§ Exercise goal: Two lines in the data below mark the range: the one with "X29033Y-18097D02*" and the one with "X33745Y-18401D01*". Return both, along with every line between them, exactly.

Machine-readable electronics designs
^^^^^^^^^^^^^^^^
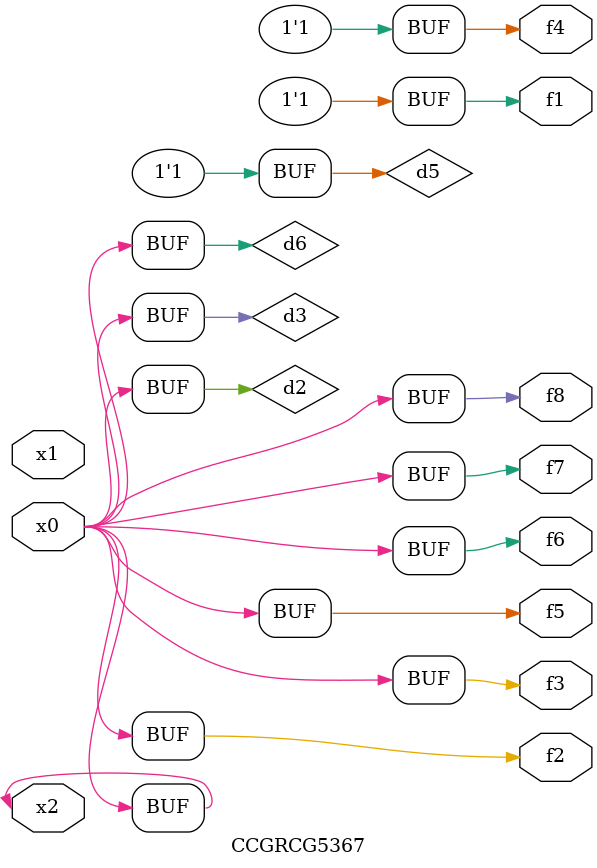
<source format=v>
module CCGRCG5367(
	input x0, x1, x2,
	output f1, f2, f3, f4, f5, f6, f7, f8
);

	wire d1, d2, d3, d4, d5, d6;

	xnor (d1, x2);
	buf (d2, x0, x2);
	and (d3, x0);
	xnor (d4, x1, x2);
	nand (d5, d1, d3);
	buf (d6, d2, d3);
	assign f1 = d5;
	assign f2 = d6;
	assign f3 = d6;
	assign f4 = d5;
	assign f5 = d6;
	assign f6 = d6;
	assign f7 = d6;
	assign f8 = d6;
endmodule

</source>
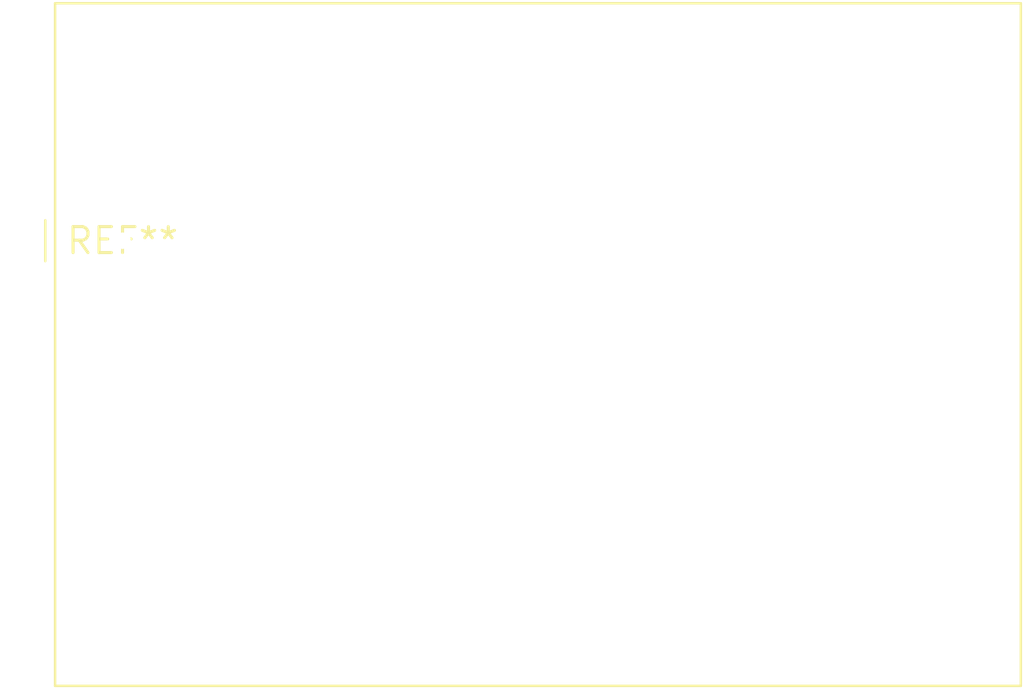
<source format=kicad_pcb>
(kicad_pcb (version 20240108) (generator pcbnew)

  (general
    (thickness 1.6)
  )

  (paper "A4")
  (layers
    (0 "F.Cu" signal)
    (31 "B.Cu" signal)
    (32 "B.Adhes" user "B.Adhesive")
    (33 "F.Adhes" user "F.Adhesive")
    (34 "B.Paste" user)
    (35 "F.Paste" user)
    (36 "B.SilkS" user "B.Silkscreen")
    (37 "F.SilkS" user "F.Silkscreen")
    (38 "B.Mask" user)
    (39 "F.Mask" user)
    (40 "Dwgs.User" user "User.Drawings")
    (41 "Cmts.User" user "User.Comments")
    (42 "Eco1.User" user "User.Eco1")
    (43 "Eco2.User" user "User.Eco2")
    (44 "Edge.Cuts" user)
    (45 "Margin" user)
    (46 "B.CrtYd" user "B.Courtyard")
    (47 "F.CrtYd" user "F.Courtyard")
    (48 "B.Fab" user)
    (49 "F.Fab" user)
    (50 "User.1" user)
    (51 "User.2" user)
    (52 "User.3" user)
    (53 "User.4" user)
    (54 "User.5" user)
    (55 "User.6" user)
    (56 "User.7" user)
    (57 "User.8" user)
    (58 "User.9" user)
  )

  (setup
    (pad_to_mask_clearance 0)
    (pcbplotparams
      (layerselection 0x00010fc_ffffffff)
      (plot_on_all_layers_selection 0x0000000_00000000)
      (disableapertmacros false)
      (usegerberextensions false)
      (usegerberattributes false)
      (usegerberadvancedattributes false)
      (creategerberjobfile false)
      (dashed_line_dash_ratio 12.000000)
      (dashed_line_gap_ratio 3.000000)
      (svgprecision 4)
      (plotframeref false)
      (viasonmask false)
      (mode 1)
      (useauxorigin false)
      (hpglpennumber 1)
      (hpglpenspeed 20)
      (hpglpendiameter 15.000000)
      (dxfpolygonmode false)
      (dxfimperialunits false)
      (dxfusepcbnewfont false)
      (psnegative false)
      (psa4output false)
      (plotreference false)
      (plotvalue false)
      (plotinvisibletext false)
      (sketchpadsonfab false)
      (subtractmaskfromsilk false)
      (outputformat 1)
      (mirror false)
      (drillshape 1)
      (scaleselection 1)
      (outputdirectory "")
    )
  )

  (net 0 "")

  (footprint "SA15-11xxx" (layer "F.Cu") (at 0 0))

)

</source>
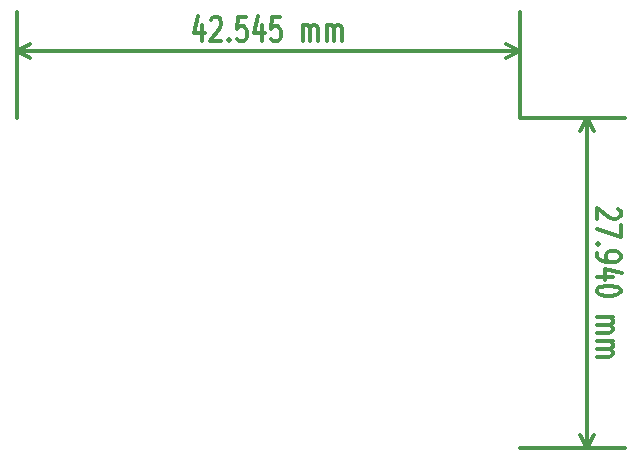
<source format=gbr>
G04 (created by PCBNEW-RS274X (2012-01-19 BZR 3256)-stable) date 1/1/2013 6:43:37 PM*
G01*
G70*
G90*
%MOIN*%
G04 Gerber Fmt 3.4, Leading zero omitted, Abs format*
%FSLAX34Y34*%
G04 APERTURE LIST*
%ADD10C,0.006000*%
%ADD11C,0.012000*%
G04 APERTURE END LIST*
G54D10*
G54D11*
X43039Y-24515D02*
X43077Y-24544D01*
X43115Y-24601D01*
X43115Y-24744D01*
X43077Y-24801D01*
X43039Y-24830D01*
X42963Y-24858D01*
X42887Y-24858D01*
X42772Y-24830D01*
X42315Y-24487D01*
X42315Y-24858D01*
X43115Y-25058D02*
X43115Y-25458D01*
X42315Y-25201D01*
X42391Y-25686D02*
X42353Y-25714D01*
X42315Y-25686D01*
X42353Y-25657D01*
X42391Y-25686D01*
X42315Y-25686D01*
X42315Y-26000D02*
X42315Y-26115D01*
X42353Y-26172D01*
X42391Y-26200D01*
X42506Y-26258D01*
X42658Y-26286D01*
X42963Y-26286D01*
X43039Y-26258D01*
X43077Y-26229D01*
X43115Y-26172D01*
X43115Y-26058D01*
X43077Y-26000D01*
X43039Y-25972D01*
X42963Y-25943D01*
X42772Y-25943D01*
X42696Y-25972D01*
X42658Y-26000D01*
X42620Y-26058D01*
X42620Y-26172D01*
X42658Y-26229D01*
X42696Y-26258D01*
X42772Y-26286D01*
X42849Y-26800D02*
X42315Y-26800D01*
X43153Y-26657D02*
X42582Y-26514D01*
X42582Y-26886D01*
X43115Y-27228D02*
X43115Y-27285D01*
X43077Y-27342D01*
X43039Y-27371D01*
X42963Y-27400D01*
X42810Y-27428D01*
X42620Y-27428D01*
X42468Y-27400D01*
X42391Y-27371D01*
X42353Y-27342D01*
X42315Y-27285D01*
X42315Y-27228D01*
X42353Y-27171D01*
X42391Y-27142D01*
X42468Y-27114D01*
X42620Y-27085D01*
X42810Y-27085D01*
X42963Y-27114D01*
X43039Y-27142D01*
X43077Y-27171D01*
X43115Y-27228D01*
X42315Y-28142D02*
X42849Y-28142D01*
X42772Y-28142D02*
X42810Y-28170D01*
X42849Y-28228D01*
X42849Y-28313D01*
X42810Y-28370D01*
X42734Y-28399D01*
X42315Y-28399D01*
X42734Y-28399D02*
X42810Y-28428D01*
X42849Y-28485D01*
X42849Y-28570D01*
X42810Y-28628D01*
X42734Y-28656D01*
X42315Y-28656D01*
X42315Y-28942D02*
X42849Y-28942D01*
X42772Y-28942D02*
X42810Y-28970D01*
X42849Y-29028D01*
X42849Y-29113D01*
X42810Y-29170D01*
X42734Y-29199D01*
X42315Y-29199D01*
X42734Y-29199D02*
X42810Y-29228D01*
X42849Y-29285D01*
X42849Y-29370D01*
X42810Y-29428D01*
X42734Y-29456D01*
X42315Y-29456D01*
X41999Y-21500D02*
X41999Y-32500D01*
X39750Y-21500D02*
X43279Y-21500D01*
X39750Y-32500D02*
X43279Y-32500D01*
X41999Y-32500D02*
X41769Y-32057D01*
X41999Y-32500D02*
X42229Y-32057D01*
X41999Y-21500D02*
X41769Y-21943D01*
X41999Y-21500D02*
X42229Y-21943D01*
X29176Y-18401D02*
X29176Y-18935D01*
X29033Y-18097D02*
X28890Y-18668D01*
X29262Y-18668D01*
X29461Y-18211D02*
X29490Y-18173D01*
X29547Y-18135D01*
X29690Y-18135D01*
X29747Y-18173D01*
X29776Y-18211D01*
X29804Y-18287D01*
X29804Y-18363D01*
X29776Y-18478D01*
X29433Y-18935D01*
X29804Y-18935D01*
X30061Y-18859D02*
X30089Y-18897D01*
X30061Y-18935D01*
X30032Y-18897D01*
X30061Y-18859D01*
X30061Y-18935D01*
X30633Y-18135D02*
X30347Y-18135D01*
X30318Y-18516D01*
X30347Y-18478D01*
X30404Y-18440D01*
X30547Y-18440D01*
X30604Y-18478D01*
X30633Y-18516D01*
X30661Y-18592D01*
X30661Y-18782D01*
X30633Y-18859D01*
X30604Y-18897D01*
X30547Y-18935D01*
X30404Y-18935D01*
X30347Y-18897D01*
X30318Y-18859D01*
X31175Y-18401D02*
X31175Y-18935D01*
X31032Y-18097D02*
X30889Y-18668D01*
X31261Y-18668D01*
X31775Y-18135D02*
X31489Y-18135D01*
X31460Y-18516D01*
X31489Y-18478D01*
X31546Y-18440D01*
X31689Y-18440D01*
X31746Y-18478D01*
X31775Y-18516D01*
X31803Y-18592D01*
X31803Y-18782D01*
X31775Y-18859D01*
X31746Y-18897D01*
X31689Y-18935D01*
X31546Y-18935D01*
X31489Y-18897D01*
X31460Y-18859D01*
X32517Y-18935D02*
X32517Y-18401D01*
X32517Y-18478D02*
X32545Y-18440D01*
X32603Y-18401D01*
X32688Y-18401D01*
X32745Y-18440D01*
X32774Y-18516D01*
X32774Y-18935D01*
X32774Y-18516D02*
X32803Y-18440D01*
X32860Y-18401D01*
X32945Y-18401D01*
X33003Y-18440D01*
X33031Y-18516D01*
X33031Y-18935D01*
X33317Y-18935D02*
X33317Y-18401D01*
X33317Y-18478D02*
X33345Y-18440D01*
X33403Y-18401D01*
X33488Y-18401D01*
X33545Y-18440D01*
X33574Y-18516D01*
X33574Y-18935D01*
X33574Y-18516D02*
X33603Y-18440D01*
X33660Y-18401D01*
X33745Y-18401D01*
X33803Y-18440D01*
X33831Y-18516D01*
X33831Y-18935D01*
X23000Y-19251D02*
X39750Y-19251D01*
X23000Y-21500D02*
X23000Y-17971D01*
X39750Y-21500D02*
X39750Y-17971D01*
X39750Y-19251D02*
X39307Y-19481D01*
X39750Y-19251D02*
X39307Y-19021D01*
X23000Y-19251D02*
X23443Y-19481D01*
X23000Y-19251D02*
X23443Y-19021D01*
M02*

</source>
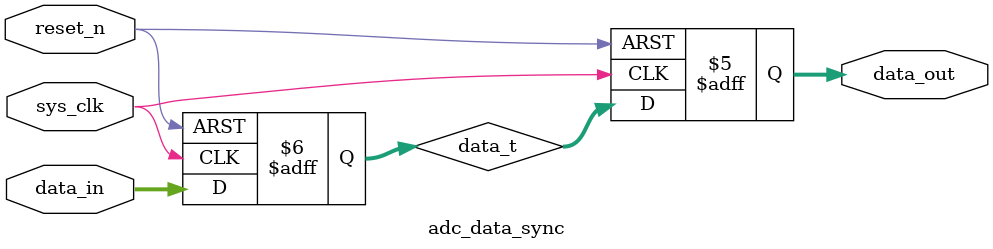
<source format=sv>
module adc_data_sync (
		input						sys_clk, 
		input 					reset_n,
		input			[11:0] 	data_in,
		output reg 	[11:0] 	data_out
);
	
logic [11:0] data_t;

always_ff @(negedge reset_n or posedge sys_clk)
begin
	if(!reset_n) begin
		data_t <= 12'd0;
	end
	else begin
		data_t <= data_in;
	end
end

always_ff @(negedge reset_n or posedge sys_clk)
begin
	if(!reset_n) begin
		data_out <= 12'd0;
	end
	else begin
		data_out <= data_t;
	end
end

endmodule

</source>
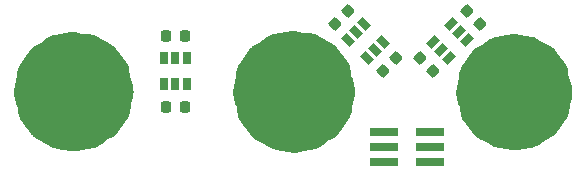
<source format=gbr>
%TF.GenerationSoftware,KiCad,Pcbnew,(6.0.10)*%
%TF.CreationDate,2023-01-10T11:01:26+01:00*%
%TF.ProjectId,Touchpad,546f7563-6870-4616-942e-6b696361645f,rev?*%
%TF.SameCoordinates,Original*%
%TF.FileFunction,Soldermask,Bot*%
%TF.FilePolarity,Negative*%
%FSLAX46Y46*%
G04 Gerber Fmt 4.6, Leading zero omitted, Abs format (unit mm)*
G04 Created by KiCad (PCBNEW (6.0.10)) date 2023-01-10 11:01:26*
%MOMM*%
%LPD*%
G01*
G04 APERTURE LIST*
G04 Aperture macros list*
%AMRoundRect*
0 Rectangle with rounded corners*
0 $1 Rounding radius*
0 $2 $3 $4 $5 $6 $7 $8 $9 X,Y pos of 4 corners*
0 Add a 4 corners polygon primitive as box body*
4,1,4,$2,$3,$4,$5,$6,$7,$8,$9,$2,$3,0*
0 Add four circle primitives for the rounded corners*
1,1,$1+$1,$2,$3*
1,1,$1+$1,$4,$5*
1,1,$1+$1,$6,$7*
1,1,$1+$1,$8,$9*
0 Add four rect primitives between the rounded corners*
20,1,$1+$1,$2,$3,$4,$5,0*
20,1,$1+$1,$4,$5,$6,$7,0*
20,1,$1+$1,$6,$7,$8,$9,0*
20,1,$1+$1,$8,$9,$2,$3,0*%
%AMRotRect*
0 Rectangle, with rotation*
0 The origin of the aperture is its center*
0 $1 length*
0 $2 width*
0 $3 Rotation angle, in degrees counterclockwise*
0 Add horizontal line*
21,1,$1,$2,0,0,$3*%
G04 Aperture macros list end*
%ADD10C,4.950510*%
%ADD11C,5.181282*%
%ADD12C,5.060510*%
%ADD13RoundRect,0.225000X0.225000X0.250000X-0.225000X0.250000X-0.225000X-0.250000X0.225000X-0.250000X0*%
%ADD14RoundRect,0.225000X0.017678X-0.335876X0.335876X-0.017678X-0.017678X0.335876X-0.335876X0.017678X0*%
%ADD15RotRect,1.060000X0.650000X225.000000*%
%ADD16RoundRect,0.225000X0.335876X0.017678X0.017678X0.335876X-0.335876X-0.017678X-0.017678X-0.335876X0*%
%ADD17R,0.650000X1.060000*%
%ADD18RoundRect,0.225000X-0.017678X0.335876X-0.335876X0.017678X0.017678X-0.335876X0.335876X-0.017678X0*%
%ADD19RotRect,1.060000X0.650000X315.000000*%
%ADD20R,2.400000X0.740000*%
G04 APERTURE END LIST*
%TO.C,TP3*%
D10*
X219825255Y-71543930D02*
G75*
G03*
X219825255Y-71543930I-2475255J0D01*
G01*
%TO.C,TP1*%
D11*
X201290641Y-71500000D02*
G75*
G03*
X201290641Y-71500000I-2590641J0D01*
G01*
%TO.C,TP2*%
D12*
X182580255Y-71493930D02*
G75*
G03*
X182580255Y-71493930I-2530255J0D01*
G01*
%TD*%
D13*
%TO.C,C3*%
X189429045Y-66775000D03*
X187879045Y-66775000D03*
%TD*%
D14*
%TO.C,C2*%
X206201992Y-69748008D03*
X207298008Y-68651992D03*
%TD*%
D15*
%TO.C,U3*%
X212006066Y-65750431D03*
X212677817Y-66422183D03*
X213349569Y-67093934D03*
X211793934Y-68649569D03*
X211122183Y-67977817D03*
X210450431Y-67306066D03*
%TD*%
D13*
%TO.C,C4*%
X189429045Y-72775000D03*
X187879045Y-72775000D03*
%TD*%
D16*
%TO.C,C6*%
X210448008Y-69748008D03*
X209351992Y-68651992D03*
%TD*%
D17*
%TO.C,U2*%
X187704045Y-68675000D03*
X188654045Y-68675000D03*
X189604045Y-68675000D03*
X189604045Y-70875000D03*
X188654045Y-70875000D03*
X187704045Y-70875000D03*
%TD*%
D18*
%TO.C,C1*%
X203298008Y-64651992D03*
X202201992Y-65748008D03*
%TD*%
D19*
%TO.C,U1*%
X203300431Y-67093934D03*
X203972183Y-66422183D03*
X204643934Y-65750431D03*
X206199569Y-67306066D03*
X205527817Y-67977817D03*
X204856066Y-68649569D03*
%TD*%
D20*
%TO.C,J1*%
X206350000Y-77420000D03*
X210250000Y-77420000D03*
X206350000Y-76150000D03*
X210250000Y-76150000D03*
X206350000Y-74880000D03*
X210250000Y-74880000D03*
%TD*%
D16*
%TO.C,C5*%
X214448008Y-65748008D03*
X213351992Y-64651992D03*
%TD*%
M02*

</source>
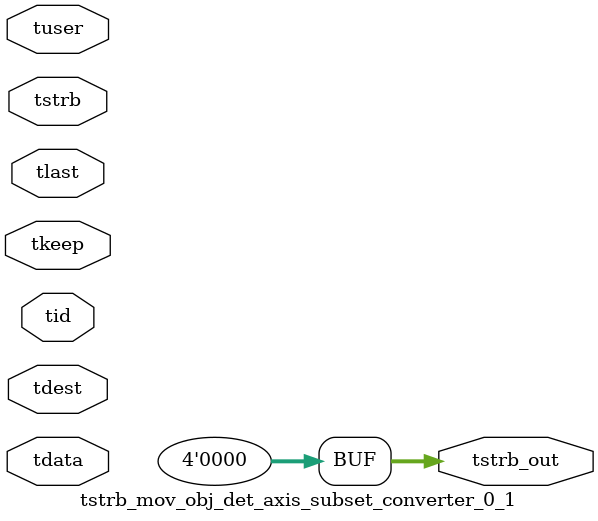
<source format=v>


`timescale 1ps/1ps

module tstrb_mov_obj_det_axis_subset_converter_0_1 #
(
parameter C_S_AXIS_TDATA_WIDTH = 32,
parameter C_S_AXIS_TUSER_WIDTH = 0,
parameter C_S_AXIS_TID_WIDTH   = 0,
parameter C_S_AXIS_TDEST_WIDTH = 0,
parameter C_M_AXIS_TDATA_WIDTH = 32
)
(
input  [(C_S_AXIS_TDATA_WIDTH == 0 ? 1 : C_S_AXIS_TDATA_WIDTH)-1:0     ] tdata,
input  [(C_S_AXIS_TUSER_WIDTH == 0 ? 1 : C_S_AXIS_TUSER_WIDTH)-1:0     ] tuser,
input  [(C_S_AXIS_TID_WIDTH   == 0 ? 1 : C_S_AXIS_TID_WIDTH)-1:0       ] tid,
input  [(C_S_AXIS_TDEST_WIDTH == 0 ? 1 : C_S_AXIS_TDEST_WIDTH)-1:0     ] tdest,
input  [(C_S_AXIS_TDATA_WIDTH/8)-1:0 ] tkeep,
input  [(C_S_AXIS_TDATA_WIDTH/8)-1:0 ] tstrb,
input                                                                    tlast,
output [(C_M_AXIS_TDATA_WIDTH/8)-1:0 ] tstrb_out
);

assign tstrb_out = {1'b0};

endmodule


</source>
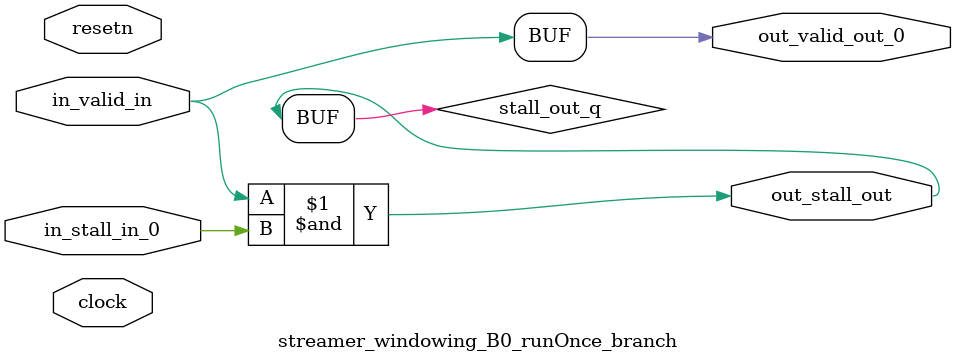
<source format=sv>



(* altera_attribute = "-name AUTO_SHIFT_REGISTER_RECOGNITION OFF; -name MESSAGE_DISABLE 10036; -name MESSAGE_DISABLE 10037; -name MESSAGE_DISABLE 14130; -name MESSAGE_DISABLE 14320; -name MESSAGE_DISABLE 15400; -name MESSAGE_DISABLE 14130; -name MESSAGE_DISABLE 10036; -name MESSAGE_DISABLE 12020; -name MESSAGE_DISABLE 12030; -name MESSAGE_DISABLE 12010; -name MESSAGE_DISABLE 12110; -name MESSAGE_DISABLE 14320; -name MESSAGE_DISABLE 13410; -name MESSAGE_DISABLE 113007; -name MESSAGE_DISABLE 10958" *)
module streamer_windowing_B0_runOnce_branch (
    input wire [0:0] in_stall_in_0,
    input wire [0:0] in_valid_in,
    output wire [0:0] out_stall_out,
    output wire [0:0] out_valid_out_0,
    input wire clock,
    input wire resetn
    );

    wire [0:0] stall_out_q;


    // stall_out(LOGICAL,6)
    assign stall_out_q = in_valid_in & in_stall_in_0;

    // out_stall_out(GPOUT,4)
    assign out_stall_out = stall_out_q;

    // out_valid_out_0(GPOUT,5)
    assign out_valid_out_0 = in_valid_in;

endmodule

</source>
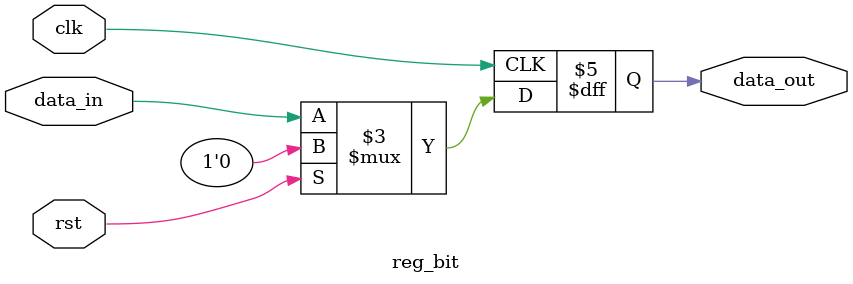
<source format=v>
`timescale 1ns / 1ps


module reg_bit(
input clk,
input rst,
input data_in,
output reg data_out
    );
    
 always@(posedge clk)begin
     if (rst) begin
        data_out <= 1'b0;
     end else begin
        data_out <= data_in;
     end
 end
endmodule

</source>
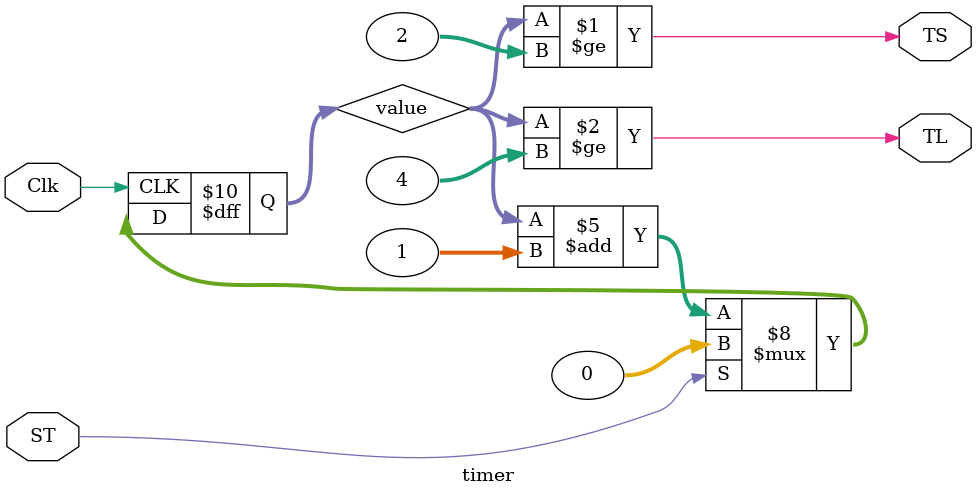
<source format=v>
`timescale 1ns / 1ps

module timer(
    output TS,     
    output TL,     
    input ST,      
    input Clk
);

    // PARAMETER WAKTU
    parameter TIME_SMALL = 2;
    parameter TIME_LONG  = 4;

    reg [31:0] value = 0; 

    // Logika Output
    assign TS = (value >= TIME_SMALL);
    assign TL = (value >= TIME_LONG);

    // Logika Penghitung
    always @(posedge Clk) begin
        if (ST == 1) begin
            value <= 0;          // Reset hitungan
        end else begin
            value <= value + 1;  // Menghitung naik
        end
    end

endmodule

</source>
^^^^^^^^^^^^^^^^
§ Output:
X29033Y-18097D02*
X28890Y-18668D01*
X29262Y-18668D01*
X29461Y-18211D02*
X29490Y-18173D01*
X29547Y-18135D01*
X29690Y-18135D01*
X29747Y-18173D01*
X29776Y-18211D01*
X29804Y-18287D01*
X29804Y-18363D01*
X29776Y-18478D01*
X29433Y-18935D01*
X29804Y-18935D01*
X30061Y-18859D02*
X30089Y-18897D01*
X30061Y-18935D01*
X30032Y-18897D01*
X30061Y-18859D01*
X30061Y-18935D01*
X30633Y-18135D02*
X30347Y-18135D01*
X30318Y-18516D01*
X30347Y-18478D01*
X30404Y-18440D01*
X30547Y-18440D01*
X30604Y-18478D01*
X30633Y-18516D01*
X30661Y-18592D01*
X30661Y-18782D01*
X30633Y-18859D01*
X30604Y-18897D01*
X30547Y-18935D01*
X30404Y-18935D01*
X30347Y-18897D01*
X30318Y-18859D01*
X31175Y-18401D02*
X31175Y-18935D01*
X31032Y-18097D02*
X30889Y-18668D01*
X31261Y-18668D01*
X31775Y-18135D02*
X31489Y-18135D01*
X31460Y-18516D01*
X31489Y-18478D01*
X31546Y-18440D01*
X31689Y-18440D01*
X31746Y-18478D01*
X31775Y-18516D01*
X31803Y-18592D01*
X31803Y-18782D01*
X31775Y-18859D01*
X31746Y-18897D01*
X31689Y-18935D01*
X31546Y-18935D01*
X31489Y-18897D01*
X31460Y-18859D01*
X32517Y-18935D02*
X32517Y-18401D01*
X32517Y-18478D02*
X32545Y-18440D01*
X32603Y-18401D01*
X32688Y-18401D01*
X32745Y-18440D01*
X32774Y-18516D01*
X32774Y-18935D01*
X32774Y-18516D02*
X32803Y-18440D01*
X32860Y-18401D01*
X32945Y-18401D01*
X33003Y-18440D01*
X33031Y-18516D01*
X33031Y-18935D01*
X33317Y-18935D02*
X33317Y-18401D01*
X33317Y-18478D02*
X33345Y-18440D01*
X33403Y-18401D01*
X33488Y-18401D01*
X33545Y-18440D01*
X33574Y-18516D01*
X33574Y-18935D01*
X33574Y-18516D02*
X33603Y-18440D01*
X33660Y-18401D01*
X33745Y-18401D01*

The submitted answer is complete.